В кругах Европы давно блуждала шаткая версия, будто России ничего не стоит, перевалив хребты Афганистана, спустить свои армии в цветущие долины Ганга, чтобы выбить оттуда англичан – раз и навсегда! Но в задачи русской политики это никак не входило. Однако Горчаков предчуял: стоит России выйти на Амударью и блеснуть штыком в песках Каракумов – сразу начнется ненормальная схватка «кита со слоном».
* * *
Бисмарк депешировал в Берлин министру Шлейницу: «Новым явлением среди высших сословий России представляется, как и в Венгрии, тяготение к русскому национальному костюму. В театрах не редкость встретить изящных господ в голубых и зеленых бархатных кафтанах, отороченных мехом, и в боярских шапках. Духовенство поощряет народничанье… Крестьянский вопрос поглотил почти все остальные интересы.
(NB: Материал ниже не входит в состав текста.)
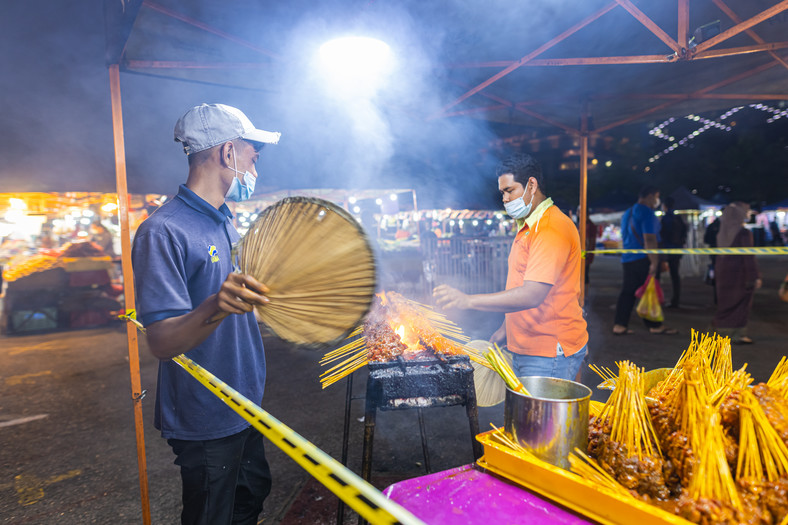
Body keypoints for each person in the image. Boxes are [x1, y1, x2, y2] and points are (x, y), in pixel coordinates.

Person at [131, 103, 281, 525]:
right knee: (214, 516)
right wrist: (217, 304)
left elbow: (236, 305)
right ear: (227, 152)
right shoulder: (163, 231)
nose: (255, 163)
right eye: (253, 152)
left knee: (249, 500)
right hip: (206, 414)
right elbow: (161, 340)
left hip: (243, 402)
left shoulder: (223, 222)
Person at [433, 153, 588, 381]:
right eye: (502, 193)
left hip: (548, 351)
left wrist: (468, 300)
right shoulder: (527, 227)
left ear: (532, 185)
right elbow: (518, 283)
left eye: (510, 190)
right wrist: (506, 329)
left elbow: (532, 294)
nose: (505, 199)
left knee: (542, 418)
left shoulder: (550, 228)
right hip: (525, 346)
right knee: (525, 416)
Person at [612, 186, 676, 335]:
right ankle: (654, 324)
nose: (657, 200)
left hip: (628, 258)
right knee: (650, 290)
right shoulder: (647, 213)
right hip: (643, 258)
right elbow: (650, 238)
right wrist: (654, 262)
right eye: (656, 196)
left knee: (627, 291)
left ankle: (619, 325)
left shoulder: (628, 213)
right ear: (650, 196)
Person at [712, 202, 761, 344]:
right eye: (746, 211)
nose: (749, 213)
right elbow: (748, 257)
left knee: (725, 302)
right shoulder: (744, 233)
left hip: (723, 273)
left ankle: (721, 331)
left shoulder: (722, 232)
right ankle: (738, 334)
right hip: (740, 274)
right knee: (741, 303)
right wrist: (754, 276)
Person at [656, 196, 687, 308]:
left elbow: (661, 235)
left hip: (665, 250)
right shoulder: (678, 218)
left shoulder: (665, 219)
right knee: (675, 276)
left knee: (657, 275)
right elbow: (684, 233)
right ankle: (675, 300)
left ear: (664, 205)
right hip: (677, 250)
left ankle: (656, 299)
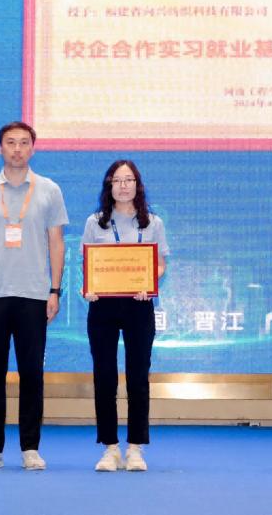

Дворянство настраивается все враждебнее. Император подавлен серьезностью внутреннего положения и далеко не проявляет прежнего интереса к внешней политике. Вчера он мне с глубоким вздохом сознался, что выезды на охоту – самые счастливые его дни… Горчаков делает вид, будто все, что ни свершается в России, все происходит согласно зрело обдуманной программе!»
Александр II пригласил Бисмарка на охоту.